Re: Cannot use arbitrary external jar files in spark_submit through
Zeppelin - should be fixed
Posted by moon soo Lee <mo...@apache.org>.
If you're using 0.5.0-incubating, you can check "2 Loading Spark
Properties" in
http://zeppelin.incubator.apache.org/docs/interpreter/spark.html page.
Best,
moon
On Sat, Nov 14, 2015 at 4:37 PM Girish Reddy <gi...@springml.com> wrote:
> Does the spark.files option only work in 0.6? Any workaround for earlier
> versions to load external jars?
>
> On Tue, Oct 20, 2015 at 6:52 PM, moon soo Lee <mo...@apache.org> wrote:
>
>> Sourav,
>>
>> There're couple of ways to add external jar when Zeppelin
>> (0.6.0-SNAPSHOT) uses spark-submit command.
>>
>> 1. Using %dep interpreter, as Vinay mentioned.
>> eg)
>> %dep
>> z.load("group:artifact:version")
>>
>> %spark
>> import ....
>>
>> 2. By adding spark.files property at SPARK_HOME/conf/spark-defaults.conf
>> eg)
>> spark.files /path/to/my.jar
>>
>> 3. By exporting SPARK_SUBMIT_OPTIONS env variable in
>> ZEPPELIN_HOME/conf/zeppelin-env.sh
>> eg)
>> export SPARK_SUBMIT_OPTIONS="--packages group:artifact:version"
>> note) does not work for pyspark yet.
>> https://issues.apache.org/jira/browse/ZEPPELIN-339
>>
>> Hope this helps.

* [DATA RECORDS]:
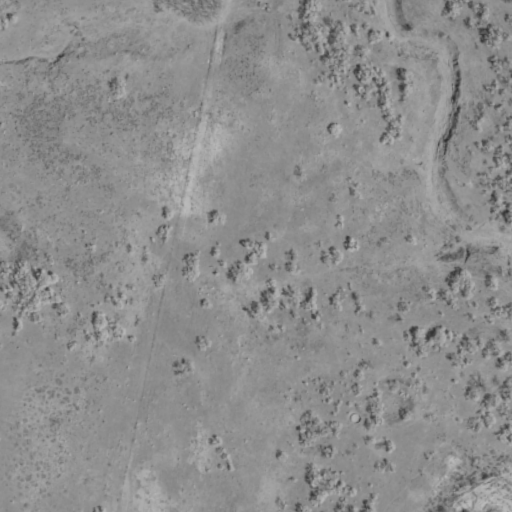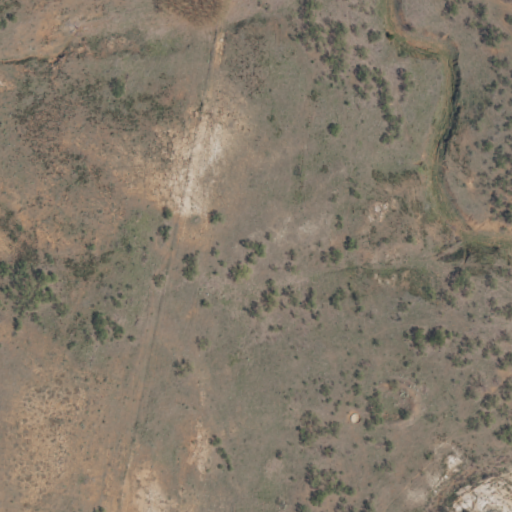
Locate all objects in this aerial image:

...

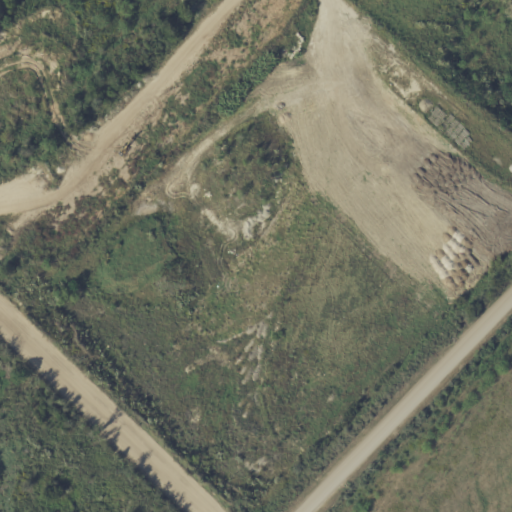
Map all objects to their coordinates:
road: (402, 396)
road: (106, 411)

* [PROBLEM STATEMENT]: Reproduce the Zeppelin mailing-list reply on external jar files, shown above, in full and word for word.

* [EXPECTED OUTPUT]:
Re: Cannot use arbitrary external jar files in spark_submit through
Zeppelin - should be fixed
Posted by moon soo Lee <mo...@apache.org>.
If you're using 0.5.0-incubating, you can check "2 Loading Spark
Properties" in
http://zeppelin.incubator.apache.org/docs/interpreter/spark.html page.
Best,
moon
On Sat, Nov 14, 2015 at 4:37 PM Girish Reddy <gi...@springml.com> wrote:
> Does the spark.files option only work in 0.6? Any workaround for earlier
> versions to load external jars?
>
> On Tue, Oct 20, 2015 at 6:52 PM, moon soo Lee <mo...@apache.org> wrote:
>
>> Sourav,
>>
>> There're couple of ways to add external jar when Zeppelin
>> (0.6.0-SNAPSHOT) uses spark-submit command.
>>
>> 1. Using %dep interpreter, as Vinay mentioned.
>> eg)
>> %dep
>> z.load("group:artifact:version")
>>
>> %spark
>> import ....
>>
>> 2. By adding spark.files property at SPARK_HOME/conf/spark-defaults.conf
>> eg)
>> spark.files /path/to/my.jar
>>
>> 3. By exporting SPARK_SUBMIT_OPTIONS env variable in
>> ZEPPELIN_HOME/conf/zeppelin-env.sh
>> eg)
>> export SPARK_SUBMIT_OPTIONS="--packages group:artifact:version"
>> note) does not work for pyspark yet.
>> https://issues.apache.org/jira/browse/ZEPPELIN-339
>>
>> Hope this helps.